Recorded data

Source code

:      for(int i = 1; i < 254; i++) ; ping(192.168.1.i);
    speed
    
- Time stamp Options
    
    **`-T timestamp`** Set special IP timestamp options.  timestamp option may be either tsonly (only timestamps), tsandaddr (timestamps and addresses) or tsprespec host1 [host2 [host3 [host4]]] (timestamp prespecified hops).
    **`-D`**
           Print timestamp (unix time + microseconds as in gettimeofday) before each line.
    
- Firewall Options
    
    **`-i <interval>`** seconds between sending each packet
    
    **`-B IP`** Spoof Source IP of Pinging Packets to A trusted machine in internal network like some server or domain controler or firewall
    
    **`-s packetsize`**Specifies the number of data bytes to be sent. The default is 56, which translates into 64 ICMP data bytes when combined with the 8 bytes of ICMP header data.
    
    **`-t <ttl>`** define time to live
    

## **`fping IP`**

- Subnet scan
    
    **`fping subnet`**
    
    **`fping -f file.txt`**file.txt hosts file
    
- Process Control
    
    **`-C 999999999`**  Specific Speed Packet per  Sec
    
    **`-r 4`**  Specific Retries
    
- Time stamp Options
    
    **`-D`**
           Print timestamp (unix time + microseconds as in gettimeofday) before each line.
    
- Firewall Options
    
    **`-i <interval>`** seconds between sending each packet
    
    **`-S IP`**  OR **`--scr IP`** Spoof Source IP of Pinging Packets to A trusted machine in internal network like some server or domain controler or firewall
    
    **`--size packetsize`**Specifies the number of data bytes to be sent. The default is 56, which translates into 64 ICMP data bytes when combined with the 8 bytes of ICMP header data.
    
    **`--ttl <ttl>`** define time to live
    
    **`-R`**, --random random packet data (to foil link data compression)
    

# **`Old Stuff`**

- **What this task involves**
Pull out every line of the listing above that contains the string "controler", matching case exactly.

- **Finished exercise**
    **`-B IP`** Spoof Source IP of Pinging Packets to A trusted machine in internal network like some server or domain controler or firewall
    **`-S IP`**  OR **`--scr IP`** Spoof Source IP of Pinging Packets to A trusted machine in internal network like some server or domain controler or firewall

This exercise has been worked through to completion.